• **WHAT IS EXPECTED**: Where "calculated" occurs in a line of the entries below, copy that line.

Start of SOURCE INFORMATION

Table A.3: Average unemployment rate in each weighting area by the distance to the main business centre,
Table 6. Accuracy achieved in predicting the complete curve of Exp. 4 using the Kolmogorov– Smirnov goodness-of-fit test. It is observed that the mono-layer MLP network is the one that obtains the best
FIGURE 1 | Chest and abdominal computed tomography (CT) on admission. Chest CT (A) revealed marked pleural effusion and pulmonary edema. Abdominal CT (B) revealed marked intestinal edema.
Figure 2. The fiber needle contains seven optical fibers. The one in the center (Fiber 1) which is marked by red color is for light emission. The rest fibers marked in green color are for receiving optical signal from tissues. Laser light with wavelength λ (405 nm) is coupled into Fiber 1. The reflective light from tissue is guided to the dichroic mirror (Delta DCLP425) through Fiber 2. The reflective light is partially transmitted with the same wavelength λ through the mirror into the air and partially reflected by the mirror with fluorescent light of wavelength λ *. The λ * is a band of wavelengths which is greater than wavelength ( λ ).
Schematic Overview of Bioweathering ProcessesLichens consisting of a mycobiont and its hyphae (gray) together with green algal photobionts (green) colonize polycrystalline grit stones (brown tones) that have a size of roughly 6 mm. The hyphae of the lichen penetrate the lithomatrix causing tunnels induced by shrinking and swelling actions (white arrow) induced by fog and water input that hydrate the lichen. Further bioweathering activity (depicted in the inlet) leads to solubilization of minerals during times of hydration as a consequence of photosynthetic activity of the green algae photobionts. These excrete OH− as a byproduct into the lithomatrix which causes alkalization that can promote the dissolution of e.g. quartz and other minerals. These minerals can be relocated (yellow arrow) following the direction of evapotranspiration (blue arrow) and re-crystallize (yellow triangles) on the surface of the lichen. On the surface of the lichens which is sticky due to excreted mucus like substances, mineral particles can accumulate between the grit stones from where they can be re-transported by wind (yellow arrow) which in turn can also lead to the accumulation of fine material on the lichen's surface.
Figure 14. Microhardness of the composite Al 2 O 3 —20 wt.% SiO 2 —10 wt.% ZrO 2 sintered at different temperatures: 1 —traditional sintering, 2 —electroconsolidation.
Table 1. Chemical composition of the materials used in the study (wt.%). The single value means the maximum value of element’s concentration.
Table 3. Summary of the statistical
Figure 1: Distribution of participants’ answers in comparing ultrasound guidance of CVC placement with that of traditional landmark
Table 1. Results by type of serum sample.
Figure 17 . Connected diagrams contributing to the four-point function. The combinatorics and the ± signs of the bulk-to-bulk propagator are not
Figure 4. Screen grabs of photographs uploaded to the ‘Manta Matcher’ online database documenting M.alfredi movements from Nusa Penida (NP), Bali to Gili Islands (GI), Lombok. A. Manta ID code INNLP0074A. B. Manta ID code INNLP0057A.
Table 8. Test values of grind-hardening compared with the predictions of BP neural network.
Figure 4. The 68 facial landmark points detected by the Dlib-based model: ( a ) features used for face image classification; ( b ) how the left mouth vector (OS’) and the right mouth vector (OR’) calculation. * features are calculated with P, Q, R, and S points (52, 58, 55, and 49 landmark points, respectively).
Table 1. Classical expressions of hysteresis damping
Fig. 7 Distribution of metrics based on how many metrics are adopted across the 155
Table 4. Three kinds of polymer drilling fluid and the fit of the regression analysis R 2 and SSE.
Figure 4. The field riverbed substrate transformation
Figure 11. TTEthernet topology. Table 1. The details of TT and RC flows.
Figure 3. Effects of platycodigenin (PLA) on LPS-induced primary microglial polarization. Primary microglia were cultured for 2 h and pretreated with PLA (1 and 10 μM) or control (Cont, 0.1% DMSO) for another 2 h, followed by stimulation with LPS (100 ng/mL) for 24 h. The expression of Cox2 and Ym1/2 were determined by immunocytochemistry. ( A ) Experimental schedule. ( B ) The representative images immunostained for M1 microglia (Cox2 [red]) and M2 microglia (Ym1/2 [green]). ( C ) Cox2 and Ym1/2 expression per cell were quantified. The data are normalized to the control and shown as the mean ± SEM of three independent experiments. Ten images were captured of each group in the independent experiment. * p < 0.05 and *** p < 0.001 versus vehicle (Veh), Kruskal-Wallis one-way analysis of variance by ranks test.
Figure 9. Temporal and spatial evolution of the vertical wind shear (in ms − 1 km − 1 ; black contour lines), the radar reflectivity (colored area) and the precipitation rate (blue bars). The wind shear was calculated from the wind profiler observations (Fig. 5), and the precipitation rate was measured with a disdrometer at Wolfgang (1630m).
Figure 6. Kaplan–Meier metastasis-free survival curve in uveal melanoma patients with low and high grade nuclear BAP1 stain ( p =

End of SOURCE INFORMATION

• **YOUR RESPONSE**:
Figure 4. The 68 facial landmark points detected by the Dlib-based model: ( a ) features used for face image classification; ( b ) how the left mouth vector (OS’) and the right mouth vector (OR’) calculation. * features are calculated with P, Q, R, and S points (52, 58, 55, and 49 landmark points, respectively).
Figure 9. Temporal and spatial evolution of the vertical wind shear (in ms − 1 km − 1 ; black contour lines), the radar reflectivity (colored area) and the precipitation rate (blue bars). The wind shear was calculated from the wind profiler observations (Fig. 5), and the precipitation rate was measured with a disdrometer at Wolfgang (1630m).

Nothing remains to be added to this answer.